(Dataset entries)
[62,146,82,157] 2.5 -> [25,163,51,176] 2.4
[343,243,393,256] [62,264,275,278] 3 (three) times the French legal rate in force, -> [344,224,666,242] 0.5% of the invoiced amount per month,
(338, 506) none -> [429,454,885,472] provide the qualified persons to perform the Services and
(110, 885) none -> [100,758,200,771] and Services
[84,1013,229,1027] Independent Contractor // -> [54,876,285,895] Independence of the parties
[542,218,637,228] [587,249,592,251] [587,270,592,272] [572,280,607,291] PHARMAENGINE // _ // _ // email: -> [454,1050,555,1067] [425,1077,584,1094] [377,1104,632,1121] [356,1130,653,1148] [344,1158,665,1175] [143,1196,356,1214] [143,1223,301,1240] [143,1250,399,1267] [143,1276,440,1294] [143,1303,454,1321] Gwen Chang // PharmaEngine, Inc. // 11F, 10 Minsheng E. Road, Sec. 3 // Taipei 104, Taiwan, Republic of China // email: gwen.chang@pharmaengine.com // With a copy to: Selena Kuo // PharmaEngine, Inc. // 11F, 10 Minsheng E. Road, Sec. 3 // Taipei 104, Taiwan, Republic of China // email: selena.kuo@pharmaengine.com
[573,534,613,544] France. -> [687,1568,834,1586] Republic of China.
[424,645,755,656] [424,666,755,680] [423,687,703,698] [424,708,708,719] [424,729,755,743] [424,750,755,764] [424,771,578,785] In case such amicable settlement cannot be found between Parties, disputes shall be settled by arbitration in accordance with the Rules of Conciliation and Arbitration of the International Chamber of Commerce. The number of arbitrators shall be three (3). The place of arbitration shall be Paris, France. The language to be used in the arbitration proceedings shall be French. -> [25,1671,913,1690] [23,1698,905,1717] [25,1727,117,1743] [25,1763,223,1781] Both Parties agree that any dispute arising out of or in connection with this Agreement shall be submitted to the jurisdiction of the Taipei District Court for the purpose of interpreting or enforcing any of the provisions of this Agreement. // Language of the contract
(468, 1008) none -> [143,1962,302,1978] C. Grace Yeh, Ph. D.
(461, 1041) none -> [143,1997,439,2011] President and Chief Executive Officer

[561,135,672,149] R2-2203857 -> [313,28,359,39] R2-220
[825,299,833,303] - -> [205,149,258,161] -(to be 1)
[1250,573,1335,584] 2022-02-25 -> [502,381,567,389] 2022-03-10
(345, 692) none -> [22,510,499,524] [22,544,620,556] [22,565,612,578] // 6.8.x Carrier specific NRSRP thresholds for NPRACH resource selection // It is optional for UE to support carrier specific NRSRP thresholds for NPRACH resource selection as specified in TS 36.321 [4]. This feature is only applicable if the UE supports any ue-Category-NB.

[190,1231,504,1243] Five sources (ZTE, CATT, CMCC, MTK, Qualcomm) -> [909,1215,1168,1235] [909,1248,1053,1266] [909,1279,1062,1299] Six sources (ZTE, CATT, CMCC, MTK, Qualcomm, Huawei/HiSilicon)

• [Required action]:
Give the number of lines in the records where the word "Services" occurs, and add nothing.

• [Result for this task]:
2